Instruksi Tertulis 1.
Sebutkan semua nama kota yang muncul dalam potongan teks di bawah.
Instruksi Tertulis 2.
Ubah paragraf dalam potongan teks di bawah yang diawali "Kedua dari Ferry Joko Juliantono" menjadi daftar butir singkat tanpa menghilangkan fakta utamanya.
Instruksi Tertulis 3.
Kembalikan bagian potongan teks di bawah dari "Kedua dari Ferry" sampai "proklamator Bung Hatta." tanpa mengubah satu kata pun.

Sebuah Renungan
Oleh : Dr. Syahganda Nainggolan, Sabang Merauke Circle
Hari ini 7/7/24 saya menerima tiga pesan mengharukan. Pertama dari tokoh gerakan petani, Agusdin Pulungan sebagai berikut :
“Afgelopen dinsdag ben ik naar de lezing over M. Hatta geweest in de bibliotheek van het Bezuidenhout. De reden dat hij in de jaren 20 in het Bezuidenhout woonde, was dat in deze wijk veel Indonesische studenten woonden vanwege de daar gevestigde Indonesische studentenvereniging. Van het station Laan van Nieuw Oost-Indie hadden zij een goede verbinding naar de universiteiten in Rotterdam en Leiden. Hatta heeft in Den Haag ook in de gevangenis gezeten vanwege opruiing. Ten onrechte, want hij werd vrijgesproken.”
Kedua dari Ferry Joko Juliantono, sekretaris Dewan Pembina Induk Koperasi INKUD, di mana dia bersama pimpinan INKUD, Dekopin, di antaranya Prof. Jimly Assidiqie, sedang bersimpuh di makam proklamator Bung Hatta.

Data yang Diberikan.

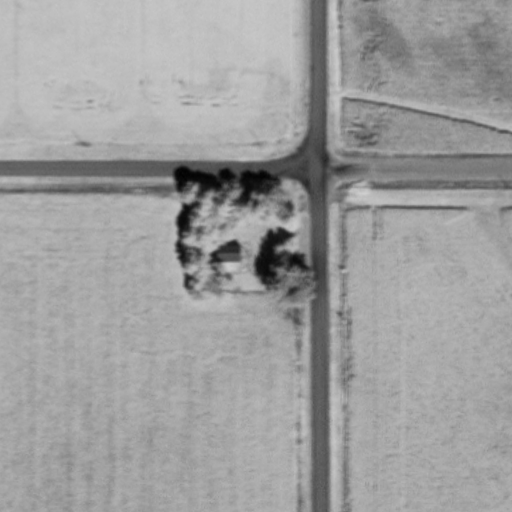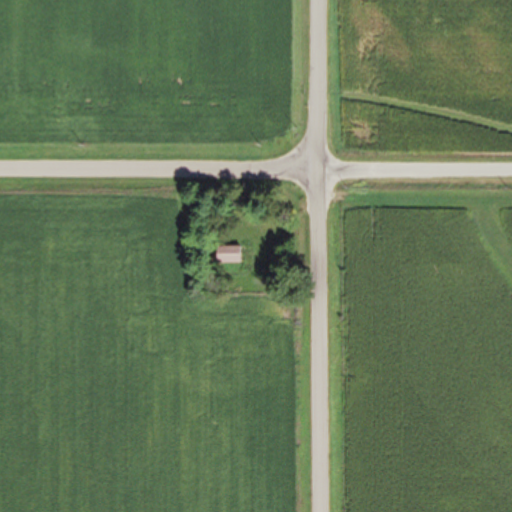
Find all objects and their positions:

Jawaban yang Benar 1.
Rotterdam, Leiden, Den Haag

Jawaban yang Benar 2.
- Pesan kedua berasal dari Ferry Joko Juliantono, sekretaris Dewan Pembina Induk Koperasi INKUD.
- Ia bersama pimpinan INKUD dan Dekopin, di antaranya Prof. Jimly Assidiqie.
- Mereka sedang bersimpuh di makam proklamator Bung Hatta.

Jawaban yang Benar 3.
Kedua dari Ferry Joko Juliantono, sekretaris Dewan Pembina Induk Koperasi INKUD, di mana dia bersama pimpinan INKUD, Dekopin, di antaranya Prof. Jimly Assidiqie, sedang bersimpuh di makam proklamator Bung Hatta.